### Entries shown

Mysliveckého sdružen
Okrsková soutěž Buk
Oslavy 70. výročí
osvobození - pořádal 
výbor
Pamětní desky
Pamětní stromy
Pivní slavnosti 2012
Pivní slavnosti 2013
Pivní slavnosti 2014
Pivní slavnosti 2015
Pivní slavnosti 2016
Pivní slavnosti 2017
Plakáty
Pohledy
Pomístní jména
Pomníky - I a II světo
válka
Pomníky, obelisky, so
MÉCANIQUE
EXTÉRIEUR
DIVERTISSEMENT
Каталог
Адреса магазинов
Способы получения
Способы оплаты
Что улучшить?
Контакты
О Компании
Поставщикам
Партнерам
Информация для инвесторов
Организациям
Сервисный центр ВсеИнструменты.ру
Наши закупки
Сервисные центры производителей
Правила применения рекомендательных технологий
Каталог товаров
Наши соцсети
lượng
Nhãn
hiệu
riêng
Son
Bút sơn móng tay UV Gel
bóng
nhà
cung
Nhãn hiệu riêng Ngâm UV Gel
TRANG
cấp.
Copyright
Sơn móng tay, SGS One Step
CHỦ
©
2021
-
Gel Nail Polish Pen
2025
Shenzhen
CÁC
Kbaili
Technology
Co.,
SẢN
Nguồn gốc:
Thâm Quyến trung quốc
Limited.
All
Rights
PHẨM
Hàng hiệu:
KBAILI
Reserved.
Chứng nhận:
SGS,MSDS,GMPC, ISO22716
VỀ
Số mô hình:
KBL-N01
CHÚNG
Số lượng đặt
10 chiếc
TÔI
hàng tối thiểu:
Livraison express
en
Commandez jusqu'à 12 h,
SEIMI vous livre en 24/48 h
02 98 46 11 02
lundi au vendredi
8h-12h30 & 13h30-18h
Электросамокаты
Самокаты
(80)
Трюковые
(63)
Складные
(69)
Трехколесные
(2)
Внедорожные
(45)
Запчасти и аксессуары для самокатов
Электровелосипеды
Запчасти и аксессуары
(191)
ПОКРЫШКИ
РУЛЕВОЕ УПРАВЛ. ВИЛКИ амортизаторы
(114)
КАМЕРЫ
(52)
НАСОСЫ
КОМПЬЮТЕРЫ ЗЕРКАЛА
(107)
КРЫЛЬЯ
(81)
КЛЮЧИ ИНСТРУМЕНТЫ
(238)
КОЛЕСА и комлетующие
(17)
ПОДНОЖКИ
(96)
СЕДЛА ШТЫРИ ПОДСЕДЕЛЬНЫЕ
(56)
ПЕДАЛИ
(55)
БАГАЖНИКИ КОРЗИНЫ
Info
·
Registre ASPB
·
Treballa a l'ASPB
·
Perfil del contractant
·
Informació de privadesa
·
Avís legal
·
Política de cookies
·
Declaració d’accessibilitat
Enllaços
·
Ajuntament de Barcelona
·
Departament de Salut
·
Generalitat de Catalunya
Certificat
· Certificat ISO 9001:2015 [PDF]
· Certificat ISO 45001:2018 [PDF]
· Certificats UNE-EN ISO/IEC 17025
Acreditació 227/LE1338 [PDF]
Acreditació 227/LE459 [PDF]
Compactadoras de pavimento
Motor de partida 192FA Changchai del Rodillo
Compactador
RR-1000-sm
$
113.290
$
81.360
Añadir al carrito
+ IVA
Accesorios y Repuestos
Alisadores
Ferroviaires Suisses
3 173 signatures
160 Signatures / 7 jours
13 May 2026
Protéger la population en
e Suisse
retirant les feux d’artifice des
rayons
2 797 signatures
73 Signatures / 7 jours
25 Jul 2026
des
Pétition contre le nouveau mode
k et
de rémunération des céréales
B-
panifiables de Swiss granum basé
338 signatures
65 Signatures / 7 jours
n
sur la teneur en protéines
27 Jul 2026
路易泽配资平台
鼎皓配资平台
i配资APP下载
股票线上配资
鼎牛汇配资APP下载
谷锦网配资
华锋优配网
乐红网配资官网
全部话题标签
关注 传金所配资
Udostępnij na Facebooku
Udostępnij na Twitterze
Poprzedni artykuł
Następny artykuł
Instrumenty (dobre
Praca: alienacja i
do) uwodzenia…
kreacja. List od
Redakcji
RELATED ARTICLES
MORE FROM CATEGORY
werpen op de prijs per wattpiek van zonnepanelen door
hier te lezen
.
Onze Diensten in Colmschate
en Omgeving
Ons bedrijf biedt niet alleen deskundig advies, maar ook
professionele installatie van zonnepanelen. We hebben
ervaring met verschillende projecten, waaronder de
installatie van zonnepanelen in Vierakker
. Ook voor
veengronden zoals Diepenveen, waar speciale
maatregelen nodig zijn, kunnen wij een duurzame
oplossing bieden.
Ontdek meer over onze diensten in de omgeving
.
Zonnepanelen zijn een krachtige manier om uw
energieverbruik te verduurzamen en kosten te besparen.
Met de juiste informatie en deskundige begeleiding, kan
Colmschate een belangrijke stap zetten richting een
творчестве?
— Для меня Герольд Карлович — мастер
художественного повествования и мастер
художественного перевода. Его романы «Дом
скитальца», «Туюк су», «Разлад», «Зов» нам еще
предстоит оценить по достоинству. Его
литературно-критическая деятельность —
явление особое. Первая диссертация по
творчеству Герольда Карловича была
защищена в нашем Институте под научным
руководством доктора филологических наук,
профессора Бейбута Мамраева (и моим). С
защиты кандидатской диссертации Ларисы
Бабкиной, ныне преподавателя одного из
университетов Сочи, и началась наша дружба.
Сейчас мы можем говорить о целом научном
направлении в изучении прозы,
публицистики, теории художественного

### What to do
Extract every line of the entries that contains the word "slavnosti".

### Your solution
Pivní slavnosti 2012
Pivní slavnosti 2013
Pivní slavnosti 2014
Pivní slavnosti 2015
Pivní slavnosti 2016
Pivní slavnosti 2017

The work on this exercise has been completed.